EX-4.1 2 nahd_ex4z1.htm DESCRIPTION OF REGISTRANT'S SECURITIES REGISTERED PURSUANT TO SECTION 12 OF THE SECURITIES EXCHANGE ACT OF 1934, AS AMENDED.

Exhibit 4.1

 

DESCRIPTION OF SECURITIES

 

The following discussion summarizes the material terms of our common stock and preferred stock. This discussion does not purport to be complete and is qualified in its entirety by reference to our articles of incorporation, as amended, and our bylaws.

 

General

 

Authorized Capital Stock

 

As of May 15, 2024, our authorized capital stock consists of 4,000,000,000 shares of common stock, $0.001 par value per share, and 400,000,000 shares of preferred stock, $0.001 par value per share.

 

Common Stock

 

Holders of the Company’s common stock are entitled to one vote for each share on all matters properly submitted to the stockholders for their vote. Holders of common stock do not have cumulative voting rights. Holders of outstanding shares of common stock are entitled to such dividends as may be declared from time to time by the Board of Directors out of legally available funds; and, in the event of liquidation, dissolution or winding up of the affairs of the Company, holders are entitled to receive, ratably, the net assets of the Company available to stockholders after distribution is made to the preferred stockholders, if any, who are given preferred rights upon liquidation. Holders of outstanding shares of common stock have no preemptive, conversion or redemptive rights.

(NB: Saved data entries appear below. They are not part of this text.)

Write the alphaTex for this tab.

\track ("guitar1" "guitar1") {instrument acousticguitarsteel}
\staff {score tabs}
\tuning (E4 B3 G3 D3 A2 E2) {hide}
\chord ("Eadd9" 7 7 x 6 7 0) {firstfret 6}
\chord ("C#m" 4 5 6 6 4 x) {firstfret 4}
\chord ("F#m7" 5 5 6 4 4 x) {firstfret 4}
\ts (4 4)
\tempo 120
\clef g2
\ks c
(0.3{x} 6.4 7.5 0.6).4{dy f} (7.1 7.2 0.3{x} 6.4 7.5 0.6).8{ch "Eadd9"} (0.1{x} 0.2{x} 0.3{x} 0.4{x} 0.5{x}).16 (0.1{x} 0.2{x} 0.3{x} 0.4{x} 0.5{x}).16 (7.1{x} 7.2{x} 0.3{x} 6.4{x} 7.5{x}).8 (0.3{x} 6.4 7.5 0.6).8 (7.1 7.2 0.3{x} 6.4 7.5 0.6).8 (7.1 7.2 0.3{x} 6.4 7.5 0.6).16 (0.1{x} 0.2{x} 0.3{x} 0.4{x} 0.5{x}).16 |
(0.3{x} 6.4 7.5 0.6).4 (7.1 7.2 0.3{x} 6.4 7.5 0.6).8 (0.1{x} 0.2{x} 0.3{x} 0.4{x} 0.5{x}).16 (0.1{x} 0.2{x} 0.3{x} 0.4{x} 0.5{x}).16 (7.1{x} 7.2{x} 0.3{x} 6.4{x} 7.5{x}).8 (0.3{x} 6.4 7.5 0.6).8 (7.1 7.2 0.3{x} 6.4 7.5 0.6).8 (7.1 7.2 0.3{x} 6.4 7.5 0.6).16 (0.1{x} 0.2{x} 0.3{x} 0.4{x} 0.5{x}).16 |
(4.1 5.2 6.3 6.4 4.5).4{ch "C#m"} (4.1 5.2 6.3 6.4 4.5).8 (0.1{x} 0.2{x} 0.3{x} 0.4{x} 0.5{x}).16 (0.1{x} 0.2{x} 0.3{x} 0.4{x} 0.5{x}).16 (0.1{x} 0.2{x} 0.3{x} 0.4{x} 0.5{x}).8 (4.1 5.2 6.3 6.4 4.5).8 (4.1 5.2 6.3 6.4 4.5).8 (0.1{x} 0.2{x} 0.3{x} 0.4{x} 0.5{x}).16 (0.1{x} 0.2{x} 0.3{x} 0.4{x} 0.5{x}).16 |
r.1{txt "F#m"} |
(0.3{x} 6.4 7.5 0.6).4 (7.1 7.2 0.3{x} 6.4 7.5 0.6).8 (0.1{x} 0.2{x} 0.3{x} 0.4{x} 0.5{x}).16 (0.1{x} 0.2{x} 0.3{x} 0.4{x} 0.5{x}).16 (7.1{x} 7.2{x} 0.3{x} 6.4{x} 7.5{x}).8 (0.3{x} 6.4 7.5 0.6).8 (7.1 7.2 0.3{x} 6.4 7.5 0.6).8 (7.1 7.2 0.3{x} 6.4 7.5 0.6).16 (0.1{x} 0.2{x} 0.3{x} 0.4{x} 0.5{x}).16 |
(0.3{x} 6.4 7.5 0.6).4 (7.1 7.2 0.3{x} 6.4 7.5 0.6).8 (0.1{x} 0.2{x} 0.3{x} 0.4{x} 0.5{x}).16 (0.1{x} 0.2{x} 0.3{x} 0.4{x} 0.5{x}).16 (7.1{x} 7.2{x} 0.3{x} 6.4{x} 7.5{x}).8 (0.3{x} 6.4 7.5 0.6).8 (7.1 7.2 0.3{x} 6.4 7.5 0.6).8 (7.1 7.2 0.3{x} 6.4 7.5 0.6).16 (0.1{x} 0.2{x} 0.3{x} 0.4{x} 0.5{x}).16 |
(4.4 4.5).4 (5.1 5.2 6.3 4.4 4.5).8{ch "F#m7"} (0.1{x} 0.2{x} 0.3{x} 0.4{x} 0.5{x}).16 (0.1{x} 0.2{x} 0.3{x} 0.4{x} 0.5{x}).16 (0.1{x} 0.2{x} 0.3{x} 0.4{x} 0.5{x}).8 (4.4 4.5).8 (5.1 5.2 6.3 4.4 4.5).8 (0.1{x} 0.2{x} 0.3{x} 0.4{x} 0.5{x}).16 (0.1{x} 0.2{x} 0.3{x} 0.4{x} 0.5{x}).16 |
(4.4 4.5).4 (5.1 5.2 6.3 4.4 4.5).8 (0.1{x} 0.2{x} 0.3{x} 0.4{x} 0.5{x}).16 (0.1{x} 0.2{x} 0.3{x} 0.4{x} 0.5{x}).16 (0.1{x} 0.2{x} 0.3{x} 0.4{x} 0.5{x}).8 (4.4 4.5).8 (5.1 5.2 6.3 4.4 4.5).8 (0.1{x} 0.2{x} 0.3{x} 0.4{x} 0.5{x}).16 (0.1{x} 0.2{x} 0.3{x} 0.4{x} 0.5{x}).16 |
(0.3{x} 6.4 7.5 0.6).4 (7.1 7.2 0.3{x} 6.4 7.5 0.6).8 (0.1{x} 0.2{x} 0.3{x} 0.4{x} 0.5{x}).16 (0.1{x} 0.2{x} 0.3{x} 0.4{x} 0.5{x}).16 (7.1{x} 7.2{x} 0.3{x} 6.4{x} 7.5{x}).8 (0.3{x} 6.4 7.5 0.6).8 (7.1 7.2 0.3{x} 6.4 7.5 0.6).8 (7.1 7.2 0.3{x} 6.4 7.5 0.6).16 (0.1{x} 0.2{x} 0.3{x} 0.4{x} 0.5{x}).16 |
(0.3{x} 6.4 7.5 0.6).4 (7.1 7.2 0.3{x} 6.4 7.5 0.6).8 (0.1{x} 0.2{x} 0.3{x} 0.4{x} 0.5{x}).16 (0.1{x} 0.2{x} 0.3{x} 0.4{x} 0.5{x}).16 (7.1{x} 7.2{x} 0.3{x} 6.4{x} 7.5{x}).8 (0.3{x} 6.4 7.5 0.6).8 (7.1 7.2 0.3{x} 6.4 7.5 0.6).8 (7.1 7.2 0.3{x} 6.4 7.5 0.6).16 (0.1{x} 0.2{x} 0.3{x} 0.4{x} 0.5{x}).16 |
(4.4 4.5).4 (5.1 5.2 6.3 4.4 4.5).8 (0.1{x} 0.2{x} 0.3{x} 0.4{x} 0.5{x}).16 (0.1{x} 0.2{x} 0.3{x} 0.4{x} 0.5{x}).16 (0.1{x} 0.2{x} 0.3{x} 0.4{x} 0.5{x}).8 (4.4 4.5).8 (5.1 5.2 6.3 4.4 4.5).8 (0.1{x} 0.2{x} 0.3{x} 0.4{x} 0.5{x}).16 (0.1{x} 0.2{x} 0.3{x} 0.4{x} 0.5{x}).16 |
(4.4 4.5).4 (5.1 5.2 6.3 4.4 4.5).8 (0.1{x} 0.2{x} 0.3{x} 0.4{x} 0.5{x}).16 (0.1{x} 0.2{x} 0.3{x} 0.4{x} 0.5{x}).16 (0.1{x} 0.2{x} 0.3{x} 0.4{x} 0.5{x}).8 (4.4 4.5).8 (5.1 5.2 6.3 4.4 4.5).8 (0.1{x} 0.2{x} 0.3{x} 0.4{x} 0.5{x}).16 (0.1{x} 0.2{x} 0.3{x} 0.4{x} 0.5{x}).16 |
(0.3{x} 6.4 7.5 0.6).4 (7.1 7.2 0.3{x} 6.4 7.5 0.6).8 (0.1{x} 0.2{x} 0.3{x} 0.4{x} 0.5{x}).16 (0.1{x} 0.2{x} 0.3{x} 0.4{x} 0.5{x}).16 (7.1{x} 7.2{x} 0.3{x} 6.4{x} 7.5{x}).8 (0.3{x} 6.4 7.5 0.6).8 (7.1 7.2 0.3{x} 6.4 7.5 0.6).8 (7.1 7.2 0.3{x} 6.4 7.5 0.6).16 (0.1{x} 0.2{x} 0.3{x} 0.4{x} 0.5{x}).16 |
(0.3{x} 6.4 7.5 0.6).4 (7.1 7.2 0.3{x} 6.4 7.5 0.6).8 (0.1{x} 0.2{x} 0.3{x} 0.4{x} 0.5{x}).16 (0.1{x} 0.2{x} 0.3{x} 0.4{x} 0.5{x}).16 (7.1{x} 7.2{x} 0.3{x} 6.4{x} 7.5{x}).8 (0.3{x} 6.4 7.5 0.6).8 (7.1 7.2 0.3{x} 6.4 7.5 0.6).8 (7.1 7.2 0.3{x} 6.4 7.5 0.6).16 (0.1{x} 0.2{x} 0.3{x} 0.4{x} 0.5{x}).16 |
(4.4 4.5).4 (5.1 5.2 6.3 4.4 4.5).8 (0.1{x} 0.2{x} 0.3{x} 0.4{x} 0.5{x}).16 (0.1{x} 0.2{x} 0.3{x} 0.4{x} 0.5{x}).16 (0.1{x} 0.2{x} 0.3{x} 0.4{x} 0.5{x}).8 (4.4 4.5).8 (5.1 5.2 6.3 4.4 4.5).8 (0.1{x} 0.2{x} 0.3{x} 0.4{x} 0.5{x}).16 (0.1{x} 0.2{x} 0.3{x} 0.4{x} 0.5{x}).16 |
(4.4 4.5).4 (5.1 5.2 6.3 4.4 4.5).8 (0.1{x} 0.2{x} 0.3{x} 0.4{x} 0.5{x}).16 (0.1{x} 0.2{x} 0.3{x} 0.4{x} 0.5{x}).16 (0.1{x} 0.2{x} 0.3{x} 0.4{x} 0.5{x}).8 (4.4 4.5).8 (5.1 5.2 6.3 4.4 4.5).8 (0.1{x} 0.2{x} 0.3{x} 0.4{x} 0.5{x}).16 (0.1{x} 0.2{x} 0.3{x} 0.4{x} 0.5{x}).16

All of the issued and outstanding shares of common stock are, and all unissued shares when offered and sold will be, duly authorized, validly issued, fully paid, and non-assessable. To the extent that additional shares of the Company's common stock are issued, the relative interests of then existing stockholders may be diluted.

 

Preferred Stock

 

Our articles of incorporation, as amended, authorizes our board of directors, subject to any limitations prescribed by law, without further stockholder approval, to establish and to issue from time to time one or more classes or series of preferred stock. Each class or series of preferred stock will cover the number of shares and will have the powers, preferences, rights, qualifications, limitations and restrictions determined by the board of directors, which may include, among others, dividend rights, liquidation preferences, voting rights, conversion rights, preemptive rights and redemption rights. Except as provided by law or in a preferred stock designation, the holders of preferred stock will not be entitled to vote at or receive notice of any meeting of stockholders.

 

Dividends

 

Historically, we have not paid any cash dividends on our common stock. It is our present intention not to pay any cash dividends in the foreseeable future, but rather to reinvest cash flow and earnings, if any, in our business operations. However, in the future, our Board of Directors may declare dividends on our common stock. Payment of future dividends on our common stock, if any, will be at the discretion of our Board of Directors and will depend on, among other things, our results of operations, cash requirements and surplus, financial condition, contractual restrictions and other factors that our board of directors may deem relevant. In addition, the agreements into which we may enter in the future, including indebtedness, may impose limitations on our ability to pay dividends or make other distributions on our capital stock. We cannot guarantee that we will pay dividends to our stockholders in the future.